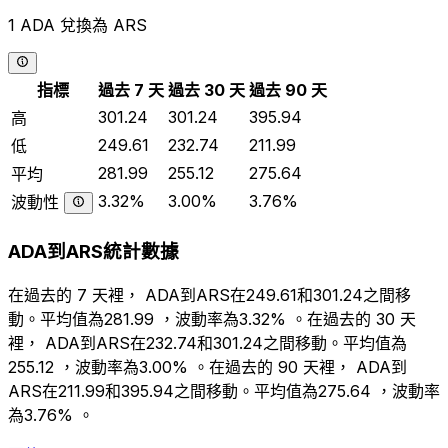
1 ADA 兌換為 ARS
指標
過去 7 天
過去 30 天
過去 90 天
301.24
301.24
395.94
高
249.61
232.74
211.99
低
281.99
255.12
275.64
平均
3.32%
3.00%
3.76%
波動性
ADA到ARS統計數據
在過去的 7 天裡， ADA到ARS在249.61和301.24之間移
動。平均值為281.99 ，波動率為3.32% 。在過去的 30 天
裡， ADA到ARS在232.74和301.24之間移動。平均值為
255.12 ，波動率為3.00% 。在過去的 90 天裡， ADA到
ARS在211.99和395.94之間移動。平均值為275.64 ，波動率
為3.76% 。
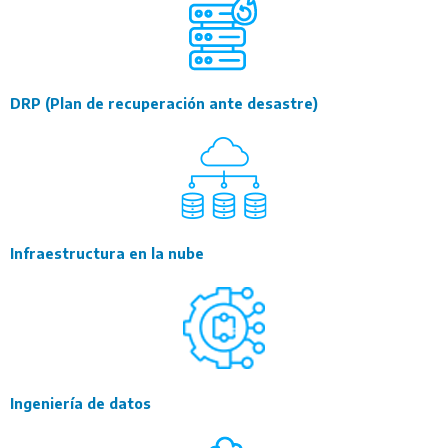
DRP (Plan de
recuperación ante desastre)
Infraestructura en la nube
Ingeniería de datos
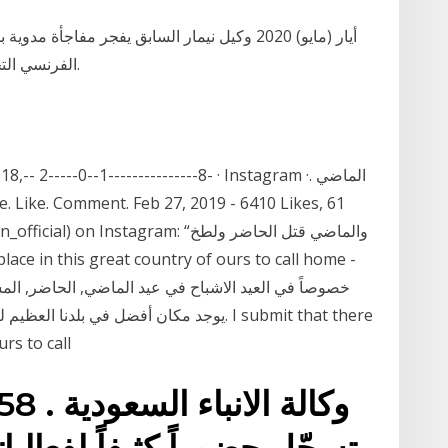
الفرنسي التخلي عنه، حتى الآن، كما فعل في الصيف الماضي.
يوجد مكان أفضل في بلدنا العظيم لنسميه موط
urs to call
= = = = =
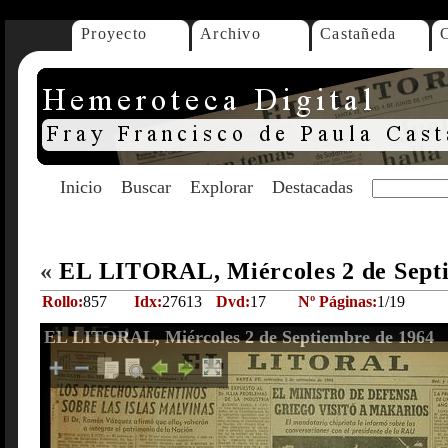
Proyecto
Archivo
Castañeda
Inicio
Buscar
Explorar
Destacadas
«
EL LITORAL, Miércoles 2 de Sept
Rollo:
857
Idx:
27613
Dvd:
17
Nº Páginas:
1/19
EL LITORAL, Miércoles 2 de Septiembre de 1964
= = = = =
Leaving every picture aside, reproduce exactly the lines above from the one with "recuperación ante desastre)" up to and including the one with "urs to call", and no others.

recuperación ante desastre)
Infraestructura en la nube
Ingeniería de datos
الفرنسي التخلي عنه، حتى الآن، كما فعل في الصيف الماضي.
يوجد مكان أفضل في بلدنا العظيم لنسميه موط
urs to call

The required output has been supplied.